What is needed »
Look through the data below. Show each line where the string "Apion" occurs.
*** Opening of Supplied data ***
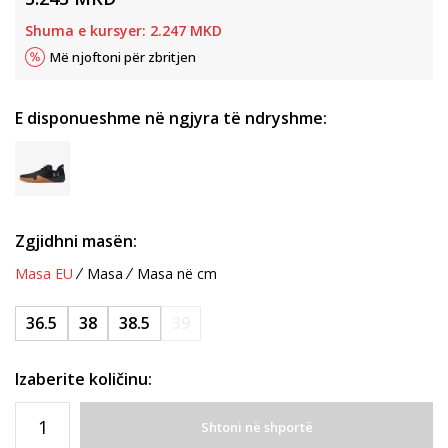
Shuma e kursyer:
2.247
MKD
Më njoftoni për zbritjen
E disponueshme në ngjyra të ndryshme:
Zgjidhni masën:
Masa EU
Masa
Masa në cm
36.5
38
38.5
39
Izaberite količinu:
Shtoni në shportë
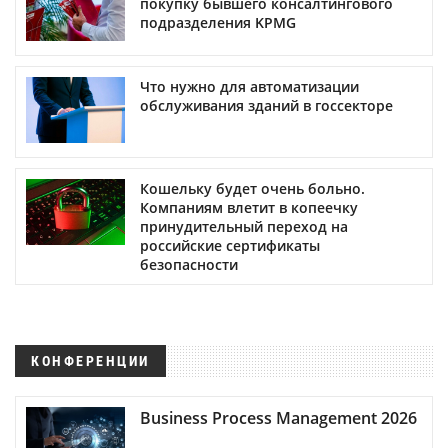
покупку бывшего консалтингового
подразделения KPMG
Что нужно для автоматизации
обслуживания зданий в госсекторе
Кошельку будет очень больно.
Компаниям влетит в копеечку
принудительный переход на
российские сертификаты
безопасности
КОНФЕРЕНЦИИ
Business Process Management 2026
*** Close of Supplied data ***
*** Opening of Supplied data ***
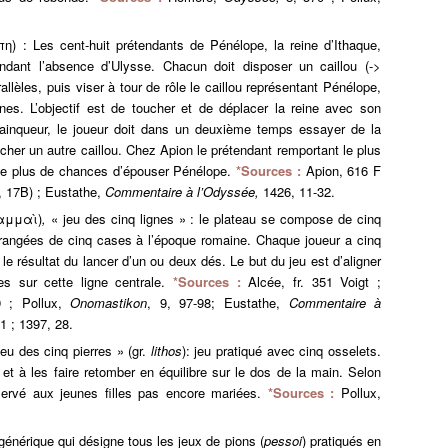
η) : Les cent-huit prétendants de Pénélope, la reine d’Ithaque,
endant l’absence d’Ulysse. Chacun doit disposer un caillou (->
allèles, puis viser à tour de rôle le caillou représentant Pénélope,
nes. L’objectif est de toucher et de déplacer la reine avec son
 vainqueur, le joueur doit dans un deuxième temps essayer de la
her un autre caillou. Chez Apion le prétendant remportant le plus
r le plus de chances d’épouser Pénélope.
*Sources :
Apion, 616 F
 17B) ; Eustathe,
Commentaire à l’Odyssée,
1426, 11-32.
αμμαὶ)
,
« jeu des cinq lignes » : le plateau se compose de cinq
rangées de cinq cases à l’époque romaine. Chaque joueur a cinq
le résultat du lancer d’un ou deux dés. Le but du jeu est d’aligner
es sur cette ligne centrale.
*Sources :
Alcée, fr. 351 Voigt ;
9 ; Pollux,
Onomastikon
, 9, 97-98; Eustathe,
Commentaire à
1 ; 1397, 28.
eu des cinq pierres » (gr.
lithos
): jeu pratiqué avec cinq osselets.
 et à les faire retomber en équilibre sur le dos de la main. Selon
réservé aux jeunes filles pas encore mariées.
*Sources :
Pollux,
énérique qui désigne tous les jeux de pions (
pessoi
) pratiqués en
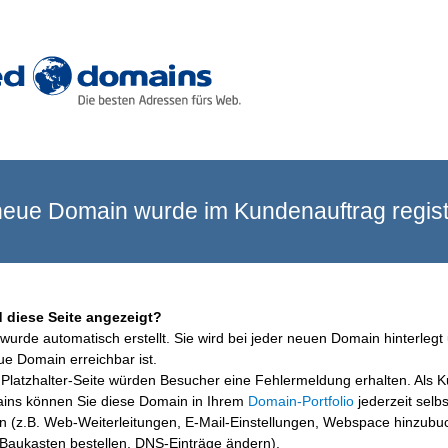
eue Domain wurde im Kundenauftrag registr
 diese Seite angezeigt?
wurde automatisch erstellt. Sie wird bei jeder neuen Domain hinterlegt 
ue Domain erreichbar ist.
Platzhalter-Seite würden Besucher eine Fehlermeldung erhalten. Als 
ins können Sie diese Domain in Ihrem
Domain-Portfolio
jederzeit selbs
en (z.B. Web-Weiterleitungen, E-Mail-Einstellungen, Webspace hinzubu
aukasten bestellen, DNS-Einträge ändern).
*** Close of Supplied data ***
Answer to this problem »
her un autre caillou. Chez Apion le prétendant remportant le plus
Apion, 616 F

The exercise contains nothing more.